The Solution: The Continue-As-New pattern. This allows a workflow to complete its execution and start a new, fresh execution of itself in a single atomic operation, carrying over state as needed. This effectively resets the history.
Example: A Monthly Subscription Saga
func SubscriptionWorkflow(ctx workflow.Context, subDetails Subscription) error {
// Run this month's billing logic (a mini-Saga)
err := runBillingCycle(ctx, subDetails)
if err != nil {
// Handle billing failure, maybe signal for dunning process
return err
}
// Wait for the next billing cycle
nextBillingDate := workflow.Now(ctx).Add(30 * 24 * time.Hour)
await_ctx, _ := workflow.NewDisconnectedContext(ctx)
err = workflow.Sleep(await_ctx, nextBillingDate.Sub(workflow.Now(ctx)))
if err != nil {
return err
}
// Instead of looping, continue as a new workflow
return workflow.NewContinueAsNewError(ctx, SubscriptionWorkflow, subDetails)
}
This workflow runs the billing logic, sleeps for a month, and then, instead of looping (which would grow the history), it starts a new instance of itself. The history size never grows beyond one month's worth of events, allowing the subscription to run indefinitely.

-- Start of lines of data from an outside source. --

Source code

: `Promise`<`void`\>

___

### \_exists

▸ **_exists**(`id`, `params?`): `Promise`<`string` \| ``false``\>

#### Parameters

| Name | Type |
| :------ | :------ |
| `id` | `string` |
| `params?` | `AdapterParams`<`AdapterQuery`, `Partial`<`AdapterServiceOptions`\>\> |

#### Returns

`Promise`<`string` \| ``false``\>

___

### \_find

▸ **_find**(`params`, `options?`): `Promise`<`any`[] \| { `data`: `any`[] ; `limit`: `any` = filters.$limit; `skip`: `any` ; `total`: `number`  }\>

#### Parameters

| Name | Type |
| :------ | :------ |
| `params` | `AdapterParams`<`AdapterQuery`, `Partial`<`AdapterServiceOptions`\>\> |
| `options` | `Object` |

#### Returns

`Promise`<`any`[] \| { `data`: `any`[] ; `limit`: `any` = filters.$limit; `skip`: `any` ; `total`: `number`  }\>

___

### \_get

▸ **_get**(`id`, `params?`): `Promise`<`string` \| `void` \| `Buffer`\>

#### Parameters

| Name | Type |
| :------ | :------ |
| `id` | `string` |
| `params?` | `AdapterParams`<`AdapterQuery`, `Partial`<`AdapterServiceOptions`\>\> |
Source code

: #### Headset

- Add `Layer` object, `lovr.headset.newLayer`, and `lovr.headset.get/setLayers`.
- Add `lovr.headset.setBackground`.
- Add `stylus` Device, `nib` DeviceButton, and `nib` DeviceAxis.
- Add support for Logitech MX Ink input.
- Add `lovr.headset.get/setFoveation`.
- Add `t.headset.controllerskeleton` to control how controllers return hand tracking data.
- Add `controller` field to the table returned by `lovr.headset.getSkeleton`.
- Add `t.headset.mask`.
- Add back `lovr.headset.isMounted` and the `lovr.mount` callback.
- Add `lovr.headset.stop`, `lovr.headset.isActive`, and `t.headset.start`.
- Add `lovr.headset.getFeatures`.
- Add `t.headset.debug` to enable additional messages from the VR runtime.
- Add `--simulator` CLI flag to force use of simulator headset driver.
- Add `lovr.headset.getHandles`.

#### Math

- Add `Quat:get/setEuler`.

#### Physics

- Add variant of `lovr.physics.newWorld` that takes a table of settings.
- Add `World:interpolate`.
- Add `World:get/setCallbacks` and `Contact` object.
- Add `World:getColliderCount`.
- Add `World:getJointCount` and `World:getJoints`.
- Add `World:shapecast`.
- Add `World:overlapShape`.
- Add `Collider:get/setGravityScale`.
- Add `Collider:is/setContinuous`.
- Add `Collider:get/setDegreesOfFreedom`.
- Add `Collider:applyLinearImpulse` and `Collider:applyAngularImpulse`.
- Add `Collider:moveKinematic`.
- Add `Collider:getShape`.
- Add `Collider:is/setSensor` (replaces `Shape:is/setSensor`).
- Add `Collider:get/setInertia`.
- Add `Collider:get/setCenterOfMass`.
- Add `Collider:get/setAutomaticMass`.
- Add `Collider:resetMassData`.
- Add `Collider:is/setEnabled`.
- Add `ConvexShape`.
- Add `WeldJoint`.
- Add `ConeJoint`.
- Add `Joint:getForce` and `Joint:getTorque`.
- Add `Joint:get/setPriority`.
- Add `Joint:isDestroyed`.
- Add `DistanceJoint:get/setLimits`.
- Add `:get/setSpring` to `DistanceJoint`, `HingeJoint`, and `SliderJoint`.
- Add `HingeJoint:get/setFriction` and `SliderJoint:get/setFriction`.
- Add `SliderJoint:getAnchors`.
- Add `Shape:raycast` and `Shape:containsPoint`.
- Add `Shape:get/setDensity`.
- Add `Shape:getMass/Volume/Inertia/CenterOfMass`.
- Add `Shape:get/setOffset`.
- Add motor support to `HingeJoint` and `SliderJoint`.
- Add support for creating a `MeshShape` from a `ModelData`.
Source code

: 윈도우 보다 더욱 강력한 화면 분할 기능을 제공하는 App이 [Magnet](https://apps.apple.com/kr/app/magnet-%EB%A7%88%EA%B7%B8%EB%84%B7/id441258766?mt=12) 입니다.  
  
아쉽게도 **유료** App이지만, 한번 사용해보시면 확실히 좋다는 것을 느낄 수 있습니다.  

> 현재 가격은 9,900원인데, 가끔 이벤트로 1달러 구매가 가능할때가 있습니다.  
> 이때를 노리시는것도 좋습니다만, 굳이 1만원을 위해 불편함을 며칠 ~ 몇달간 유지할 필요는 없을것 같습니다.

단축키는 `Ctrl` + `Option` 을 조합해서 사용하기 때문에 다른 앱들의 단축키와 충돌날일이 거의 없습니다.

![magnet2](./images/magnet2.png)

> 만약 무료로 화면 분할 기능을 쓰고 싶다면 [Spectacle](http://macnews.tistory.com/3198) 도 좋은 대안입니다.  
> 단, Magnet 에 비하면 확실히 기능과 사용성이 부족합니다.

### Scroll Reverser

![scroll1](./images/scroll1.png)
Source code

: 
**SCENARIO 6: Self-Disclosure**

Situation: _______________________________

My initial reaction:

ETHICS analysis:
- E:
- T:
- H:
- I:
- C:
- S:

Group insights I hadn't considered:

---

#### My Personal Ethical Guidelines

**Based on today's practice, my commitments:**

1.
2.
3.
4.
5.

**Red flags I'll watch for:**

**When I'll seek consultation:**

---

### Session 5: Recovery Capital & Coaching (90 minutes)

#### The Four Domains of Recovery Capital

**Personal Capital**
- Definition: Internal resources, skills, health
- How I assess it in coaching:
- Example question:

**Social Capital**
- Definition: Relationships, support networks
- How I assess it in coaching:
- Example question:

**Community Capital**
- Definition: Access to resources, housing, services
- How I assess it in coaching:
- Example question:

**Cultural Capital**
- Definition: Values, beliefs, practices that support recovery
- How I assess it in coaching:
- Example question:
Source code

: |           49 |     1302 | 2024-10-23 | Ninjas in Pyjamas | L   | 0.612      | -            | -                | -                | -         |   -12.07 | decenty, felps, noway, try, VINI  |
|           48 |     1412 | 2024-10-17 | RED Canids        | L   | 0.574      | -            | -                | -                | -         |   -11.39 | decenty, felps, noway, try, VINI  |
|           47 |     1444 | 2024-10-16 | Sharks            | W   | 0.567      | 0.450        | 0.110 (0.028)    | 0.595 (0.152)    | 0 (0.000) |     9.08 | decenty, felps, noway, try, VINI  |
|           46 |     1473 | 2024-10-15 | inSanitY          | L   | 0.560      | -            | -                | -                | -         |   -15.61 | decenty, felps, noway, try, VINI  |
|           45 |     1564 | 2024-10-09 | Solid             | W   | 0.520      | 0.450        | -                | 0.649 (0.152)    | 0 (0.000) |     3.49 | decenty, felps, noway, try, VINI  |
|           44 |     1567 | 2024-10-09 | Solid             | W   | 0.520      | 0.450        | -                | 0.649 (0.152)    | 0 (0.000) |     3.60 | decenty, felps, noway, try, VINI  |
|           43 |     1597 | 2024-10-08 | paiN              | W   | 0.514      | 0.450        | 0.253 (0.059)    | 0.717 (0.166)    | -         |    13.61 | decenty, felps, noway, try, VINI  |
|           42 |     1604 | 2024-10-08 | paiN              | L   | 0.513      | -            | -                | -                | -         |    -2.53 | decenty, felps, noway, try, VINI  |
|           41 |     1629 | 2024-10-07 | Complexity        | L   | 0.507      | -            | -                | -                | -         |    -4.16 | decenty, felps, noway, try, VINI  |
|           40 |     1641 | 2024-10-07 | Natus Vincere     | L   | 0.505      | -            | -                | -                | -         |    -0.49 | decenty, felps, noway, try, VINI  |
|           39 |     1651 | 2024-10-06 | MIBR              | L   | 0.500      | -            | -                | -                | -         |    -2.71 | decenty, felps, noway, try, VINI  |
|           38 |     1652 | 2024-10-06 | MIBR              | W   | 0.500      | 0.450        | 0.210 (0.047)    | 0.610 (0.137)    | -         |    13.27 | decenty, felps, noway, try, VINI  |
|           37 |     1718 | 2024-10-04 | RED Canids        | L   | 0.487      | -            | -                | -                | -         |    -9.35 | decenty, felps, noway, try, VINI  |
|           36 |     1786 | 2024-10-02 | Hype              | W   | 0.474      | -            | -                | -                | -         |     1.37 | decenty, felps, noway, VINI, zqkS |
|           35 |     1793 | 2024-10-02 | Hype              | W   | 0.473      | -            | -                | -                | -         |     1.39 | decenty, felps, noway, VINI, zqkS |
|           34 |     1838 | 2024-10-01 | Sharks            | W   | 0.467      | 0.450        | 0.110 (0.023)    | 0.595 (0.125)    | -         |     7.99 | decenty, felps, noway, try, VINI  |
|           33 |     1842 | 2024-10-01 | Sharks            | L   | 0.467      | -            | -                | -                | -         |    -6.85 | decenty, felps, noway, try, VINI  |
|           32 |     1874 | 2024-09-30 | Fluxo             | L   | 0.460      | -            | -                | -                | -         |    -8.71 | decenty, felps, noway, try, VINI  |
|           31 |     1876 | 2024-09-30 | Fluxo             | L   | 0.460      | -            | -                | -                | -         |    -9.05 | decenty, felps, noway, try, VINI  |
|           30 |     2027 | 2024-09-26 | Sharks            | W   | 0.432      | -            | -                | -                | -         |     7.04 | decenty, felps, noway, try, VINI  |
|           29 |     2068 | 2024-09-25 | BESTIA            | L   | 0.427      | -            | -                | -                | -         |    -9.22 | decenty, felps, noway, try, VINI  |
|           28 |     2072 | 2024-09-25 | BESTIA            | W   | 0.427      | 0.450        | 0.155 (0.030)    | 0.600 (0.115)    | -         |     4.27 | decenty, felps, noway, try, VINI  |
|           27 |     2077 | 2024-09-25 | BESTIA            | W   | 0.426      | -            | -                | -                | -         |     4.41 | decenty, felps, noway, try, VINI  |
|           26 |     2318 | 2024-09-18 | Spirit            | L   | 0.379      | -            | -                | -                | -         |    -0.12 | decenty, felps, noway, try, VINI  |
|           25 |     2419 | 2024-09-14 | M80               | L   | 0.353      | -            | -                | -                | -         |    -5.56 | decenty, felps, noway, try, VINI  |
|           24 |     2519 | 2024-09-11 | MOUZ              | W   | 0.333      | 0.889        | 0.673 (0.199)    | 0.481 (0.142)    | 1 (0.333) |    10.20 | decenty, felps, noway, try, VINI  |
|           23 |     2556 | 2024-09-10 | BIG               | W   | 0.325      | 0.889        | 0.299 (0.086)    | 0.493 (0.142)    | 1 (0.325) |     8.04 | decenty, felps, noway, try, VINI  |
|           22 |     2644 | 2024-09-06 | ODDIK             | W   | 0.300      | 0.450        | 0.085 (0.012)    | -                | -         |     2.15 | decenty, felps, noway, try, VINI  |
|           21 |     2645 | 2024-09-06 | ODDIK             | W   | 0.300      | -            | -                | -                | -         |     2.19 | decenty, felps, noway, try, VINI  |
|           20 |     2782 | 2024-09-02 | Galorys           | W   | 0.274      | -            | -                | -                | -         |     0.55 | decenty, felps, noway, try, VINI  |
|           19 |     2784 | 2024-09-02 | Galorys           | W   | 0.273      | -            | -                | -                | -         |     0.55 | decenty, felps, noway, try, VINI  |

Conclusion: Beyond a Pattern, a Platform
The Saga pattern is a powerful concept for maintaining consistency in a distributed architecture. However, its manual implementation is a significant engineering burden. By leveraging a durable execution platform like Temporal, you offload the most complex and error-prone aspects of Saga implementation—state management, retries, timeouts, and logging—to the platform itself.
This allows you to write your Saga orchestration as clear, sequential, and highly testable code. You can focus on the core business logic and the nuanced handling of edge cases, such as idempotency and non-compensatable failures, which is where the real value lies. By adopting these production-grade patterns, you can build truly resilient, observable, and scalable long-running workflows that form the backbone of your microservices architecture.